El sábado pasado murió Whitney Houston. El día siguiente, Adele barrió con los Grammy y dejó al mundo encantado. La primera llegó a ser para la industria todo aquello que la segunda se empeña en resistir.

La muerte de Whitney Houston el sábado pasado, en la antesala de lo que sería la edición 54 de los Grammy  fue tanto una tragedia como una advertencia.  Bastión de un pop conservador,  compartió con Madonna y Michael Jackson durante los ochenta y noventa el sitial indiscutido de estandartes deónde podía empujar los límites de la dominación total del pop.  Whitney Houston, esa chica bien, absurdamente bonita, se distinguió de sus pares al basar su carrera en una voz entrenada en el gospel y el soul.
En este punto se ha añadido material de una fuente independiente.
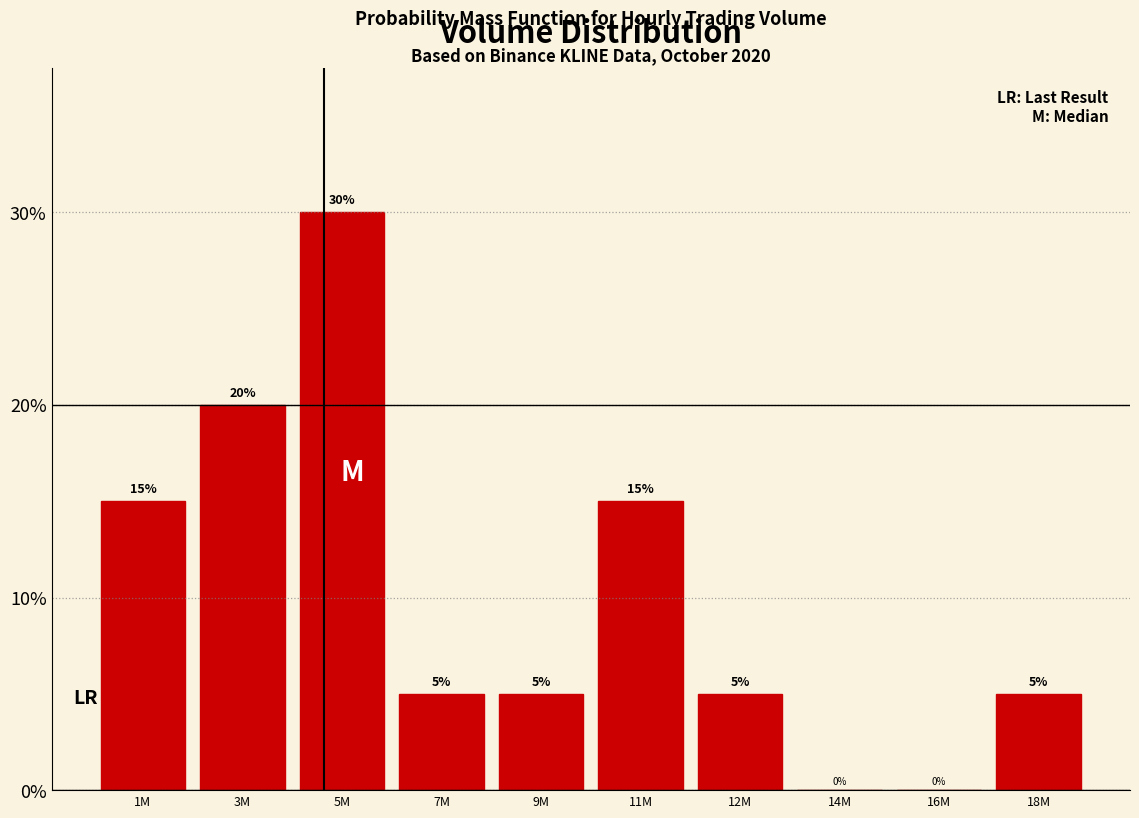

Reading right to left, list all the values displayed in this chart.

18M=5	16M=0	14M=0	12M=5	11M=15	9M=5	7M=5	5M=30	3M=20	1M=15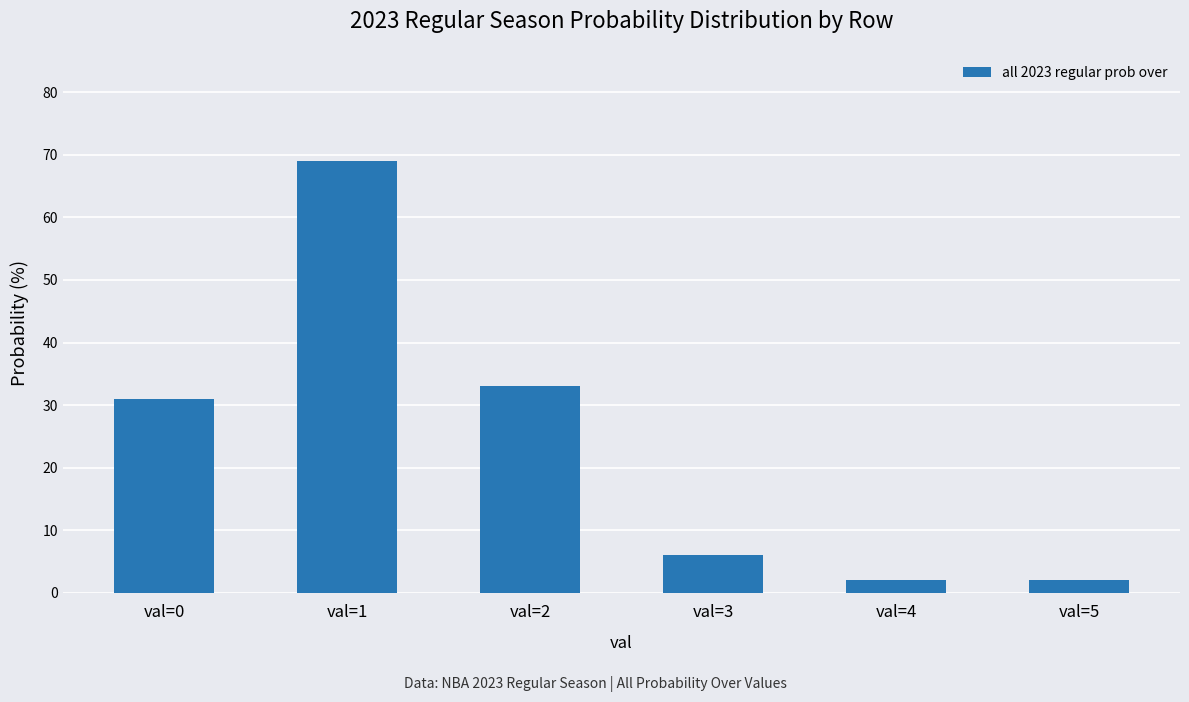

Reading left to right, list all the values displayed in this chart.

31	69	33	6	2	2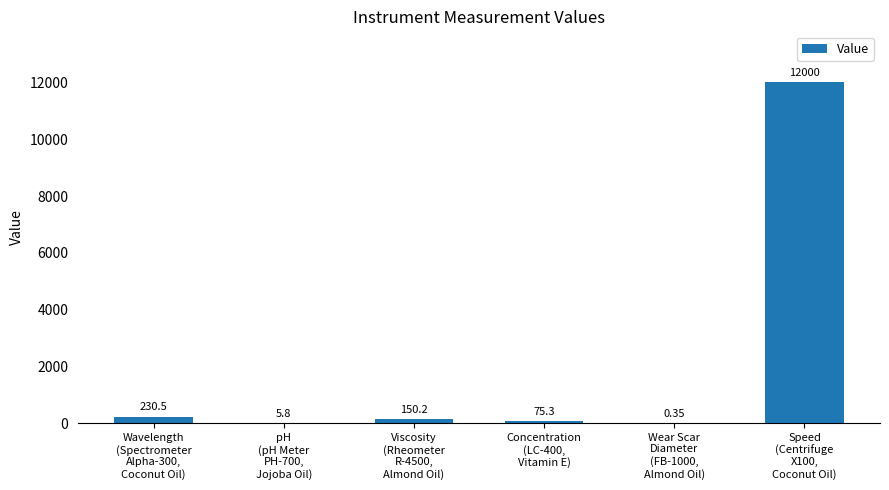

List the labels in order of value, smallest first.

Wear Scar
Diameter
(FB-1000,
Almond Oil), pH
(pH Meter
PH-700,
Jojoba Oil), Concentration
(LC-400,
Vitamin E), Viscosity
(Rheometer
R-4500,
Almond Oil), Wavelength
(Spectrometer
Alpha-300,
Coconut Oil), Speed
(Centrifuge
X100,
Coconut Oil)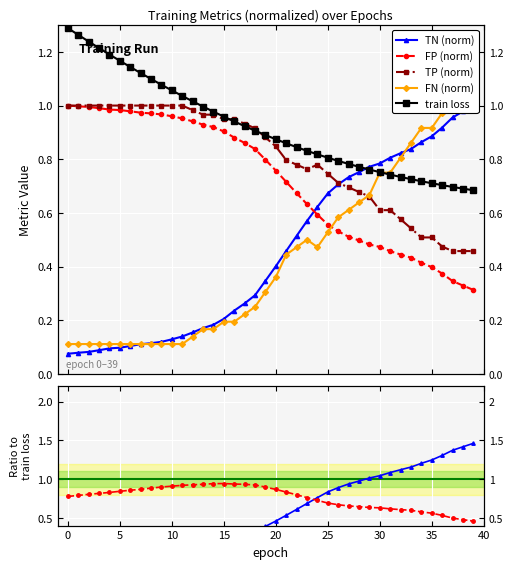

The value of train loss at 3 is 1.9. True or false?

False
Astutamente, sacrificó  el riesgo en pos de una mezcla de la tradición con la masividad, exhibiendo rutilante sus acrobacias vocales casi sobrenaturales con la aparente facilidad de quienes han dominado una técnica a la perfección.
Adele, quien el domingo se coronó reina de una industria que cada año parece empeñarse en poner en escena propuestas cada vez más irrelevantes, emerge con su vozarrón despechado como la gran esperanza blanca de un mercado que ve en el revival de soul un lugar sospechosamente seguro.  Con un espaldarazo absoluto y la paternalista introducción de Gwyneth Paltrow, la performance  pasional y  algo falta de carisma de Adele no puede verse sino como un contrapuesto siniestro de la que fuera  en 1986 la noche de consagración de Whitney Houston, presentada por un demodé Kenny Rogers y donde ella, jovencísima, flaca esmirriada y enfundada en un vestido rojo, canta radiante esa promesa  virginal que era "Saving all my love for you".
Predilecta de la misma industria que necesita sucesoras para sobrevivir, Whitney Houston sería por casi quince años lo que Adele parece ahora estar renegando, al declarar que quiere darse una temporada sabática para disfrutar el amor ahora que por fin lo tiene. Aunque luego echó pie atrás ("¿dije cinco años? ¡más bien cinco días!", escribió en su blog), que haya situado su plan ideal en un receso para enamorarse, componer un disco "feliz" y "plantar hortalizas", resulta revelador: el paraíso de Adele está lejos de la industria.  Whitney jamás dudó. Se enfrentó con su sonrisa amplia y sus ademanes aristocráticos a un mercado que cada vez se inclinaba más al hip hop y que caía víctima de los one hit wonders, y llevó su voz hasta los límites de la pirotecnia, pasando de adolescente cándida a una nueva diva, soberana y encantadora por igual. Y no satisfecha con eso, se reinventó como una mala actriz, y siguió apostando a la cautela en bandas sonoras que la catapultaron a un éxito planetario absoluto. Luego siguió adelante hasta su aniquilación, haciendo eso mismo que juró con su voz campeona que nunca haría: dejar que le quitaran su dignidad.  Whitney Houston se convirtió en la década pasada en un personaje tristísimo.
Al final,  terminó consumida por una industria demasiado ávida de estos costalazos épicos que ella misma promueve y que necesita para seguir perpetuándose.  Adele, cauta, fantasea con la improbable idea de dar un paso atrás, lejos del ruido. Y parece que no hay mucho que reprocharle.